San Leon Energy expects its new export route in Nigeria to be commissioned in May, following a week where force majeure was declared on its current shared pipeline.
The alternative crude oil evacuation and storage system (ACOES) will allow oil from OML 18 to be carried to the sea, where it will be loaded on to a dedicated floating storage and offloading (FSO) vessel, ELI Akaso.
The licence currently exports via the Aiteo Group’s Nembe Creek Trunk Line (NCTL). Force majeure was declared on the link on January 20 by Shell Petroleum Development Co. (SPDC), in line with statements from Aiteo.
“The operation of ACOES is expected to be a major catalyst for the success of OML 18. We have long described the challenges to pipeline losses and downtime on the existing NCTL pipeline and ACOES is expected to reduce both significantly,” said San Leon’s CEO Oisin Fanning.
The ELI Akaso is expected to arrive at Bonny port shortly, the company said. Energy Link Infrastructure (ELI) has told Eroton Exploration and Production, the operator of the licence, that mobilisation to the site should occur in February.

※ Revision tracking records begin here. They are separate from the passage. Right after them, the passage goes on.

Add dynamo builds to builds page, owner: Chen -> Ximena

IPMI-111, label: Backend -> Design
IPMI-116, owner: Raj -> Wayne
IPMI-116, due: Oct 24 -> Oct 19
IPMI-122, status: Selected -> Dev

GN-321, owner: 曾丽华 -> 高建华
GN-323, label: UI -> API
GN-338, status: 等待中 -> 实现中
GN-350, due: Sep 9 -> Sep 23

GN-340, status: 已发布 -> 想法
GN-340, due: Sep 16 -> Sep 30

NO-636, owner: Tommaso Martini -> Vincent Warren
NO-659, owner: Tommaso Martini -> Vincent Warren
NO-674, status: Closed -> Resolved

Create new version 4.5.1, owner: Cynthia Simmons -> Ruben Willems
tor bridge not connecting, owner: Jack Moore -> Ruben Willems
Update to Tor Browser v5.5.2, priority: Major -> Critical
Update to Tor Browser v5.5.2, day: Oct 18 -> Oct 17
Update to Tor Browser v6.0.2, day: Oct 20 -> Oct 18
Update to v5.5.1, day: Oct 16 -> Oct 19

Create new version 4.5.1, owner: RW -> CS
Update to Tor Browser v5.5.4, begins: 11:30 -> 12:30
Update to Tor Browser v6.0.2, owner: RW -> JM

In March, installation and completion of the Cawthorne 2 and 3 pig launcher and receiver platforms will be carried out, with pipe laying completion and commissioning of the ACOES in May.
ELI is handling both the financing and construction of the ACOES.
During the first half of 2019, San Leon reported that problems on the NCTL were the prime reason behind a 15,000 barrel per day difference between gross production and sales oil. The company has also said this new export route will allow it to improve well uptime.